Problemas na fala, como gagueira e troca de fonemas, e dificuldades para o aprendizado são sinais que merecem atenção de educadores. Até a simples falta de atenção às aulas pode revelar problemas de saúde.

Para evitar que dificuldades como essas atrapalhem o aprendizado de crianças e jovens, o CAEL conta com uma fonoaudióloga para cuidar dos alunos e orientar pais e professores.

“Muitas vezes, os pais não percebem que a dificuldade que a criança enfrenta é motivada por questões como problemas de audição, má respiração”, explicou a fonoaudióloga Daniele Anjo, coordenadora de saúde da educação infantil da FEUC.

Para garantir a saúde dos alunos, ela visita as turmas e observa as crianças durante o recreio para ver se apresentam alguma alteração. “Observo a respiração, a mastigação. Muitas vezes, os pais vêm me procurar por orientação do professor.
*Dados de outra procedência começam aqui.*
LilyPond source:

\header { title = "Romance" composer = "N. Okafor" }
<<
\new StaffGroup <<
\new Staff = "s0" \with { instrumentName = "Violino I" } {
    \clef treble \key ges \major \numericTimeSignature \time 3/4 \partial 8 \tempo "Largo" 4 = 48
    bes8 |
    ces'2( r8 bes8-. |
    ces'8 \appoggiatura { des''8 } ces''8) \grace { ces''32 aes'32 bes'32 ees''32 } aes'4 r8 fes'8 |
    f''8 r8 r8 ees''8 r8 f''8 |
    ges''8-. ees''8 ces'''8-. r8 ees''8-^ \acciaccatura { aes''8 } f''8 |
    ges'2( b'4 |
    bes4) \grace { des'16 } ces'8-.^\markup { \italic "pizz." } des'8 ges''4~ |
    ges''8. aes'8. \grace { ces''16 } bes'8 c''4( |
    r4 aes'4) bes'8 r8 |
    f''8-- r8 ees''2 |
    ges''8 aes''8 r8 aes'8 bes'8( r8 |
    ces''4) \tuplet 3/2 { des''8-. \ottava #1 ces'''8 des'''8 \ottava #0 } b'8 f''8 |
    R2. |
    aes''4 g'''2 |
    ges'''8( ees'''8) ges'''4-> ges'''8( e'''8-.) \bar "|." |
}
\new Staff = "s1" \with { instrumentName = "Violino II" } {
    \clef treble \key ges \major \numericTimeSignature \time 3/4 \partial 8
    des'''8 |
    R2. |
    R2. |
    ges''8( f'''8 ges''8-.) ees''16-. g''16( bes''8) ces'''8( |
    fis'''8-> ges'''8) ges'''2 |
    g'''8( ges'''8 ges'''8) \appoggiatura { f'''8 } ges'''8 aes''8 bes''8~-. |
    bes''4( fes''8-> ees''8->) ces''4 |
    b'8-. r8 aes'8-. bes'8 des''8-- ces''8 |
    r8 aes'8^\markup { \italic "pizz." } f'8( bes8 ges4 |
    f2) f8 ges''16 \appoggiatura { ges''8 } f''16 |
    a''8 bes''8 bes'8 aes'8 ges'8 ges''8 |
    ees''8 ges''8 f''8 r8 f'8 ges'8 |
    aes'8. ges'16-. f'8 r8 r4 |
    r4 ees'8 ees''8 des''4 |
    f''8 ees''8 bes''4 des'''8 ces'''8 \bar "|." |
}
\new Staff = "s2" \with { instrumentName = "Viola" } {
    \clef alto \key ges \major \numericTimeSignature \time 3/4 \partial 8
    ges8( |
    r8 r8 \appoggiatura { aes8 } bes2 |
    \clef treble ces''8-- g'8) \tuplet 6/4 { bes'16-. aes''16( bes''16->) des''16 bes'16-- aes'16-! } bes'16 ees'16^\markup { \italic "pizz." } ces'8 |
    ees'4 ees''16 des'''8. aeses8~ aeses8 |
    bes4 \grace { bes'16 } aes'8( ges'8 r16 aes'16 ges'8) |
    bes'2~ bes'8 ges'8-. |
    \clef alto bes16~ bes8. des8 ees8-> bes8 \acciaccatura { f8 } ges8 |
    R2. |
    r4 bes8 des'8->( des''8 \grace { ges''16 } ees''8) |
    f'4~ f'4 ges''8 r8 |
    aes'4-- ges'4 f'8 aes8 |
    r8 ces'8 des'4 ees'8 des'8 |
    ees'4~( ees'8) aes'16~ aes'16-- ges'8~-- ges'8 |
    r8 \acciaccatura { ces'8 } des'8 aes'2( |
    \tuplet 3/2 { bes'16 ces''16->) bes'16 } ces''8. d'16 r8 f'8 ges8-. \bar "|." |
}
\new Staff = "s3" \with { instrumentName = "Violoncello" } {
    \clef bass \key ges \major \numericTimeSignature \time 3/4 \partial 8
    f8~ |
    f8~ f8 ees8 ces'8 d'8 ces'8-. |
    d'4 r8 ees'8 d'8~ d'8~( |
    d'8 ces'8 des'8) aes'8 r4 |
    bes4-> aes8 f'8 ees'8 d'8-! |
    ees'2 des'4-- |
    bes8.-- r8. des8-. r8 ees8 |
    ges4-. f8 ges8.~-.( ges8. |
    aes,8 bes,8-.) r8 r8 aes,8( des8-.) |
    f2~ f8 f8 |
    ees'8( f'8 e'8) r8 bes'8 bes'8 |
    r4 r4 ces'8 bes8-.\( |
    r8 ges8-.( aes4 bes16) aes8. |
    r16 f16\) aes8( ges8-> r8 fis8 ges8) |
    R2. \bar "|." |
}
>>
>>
Faço, então, exames como avaliações audiológicas (audiometria tonal, vocal, teste da orelhinha, imitanciometria e timpanometria) para ver se há algum problema e, nos casos positivos, encaminhamo para o tratamento”, disse Daniele Anjo, destacando que uma vez por ano todas as crianças passam por exames.

Mas a preocupação não é apenas com a saúde das crianças. Alunos das Faculdades Integradas Campo-Grandenses, professores e funcionários do CAEL, do Colégio Magali e da FEUC também contam com o serviço.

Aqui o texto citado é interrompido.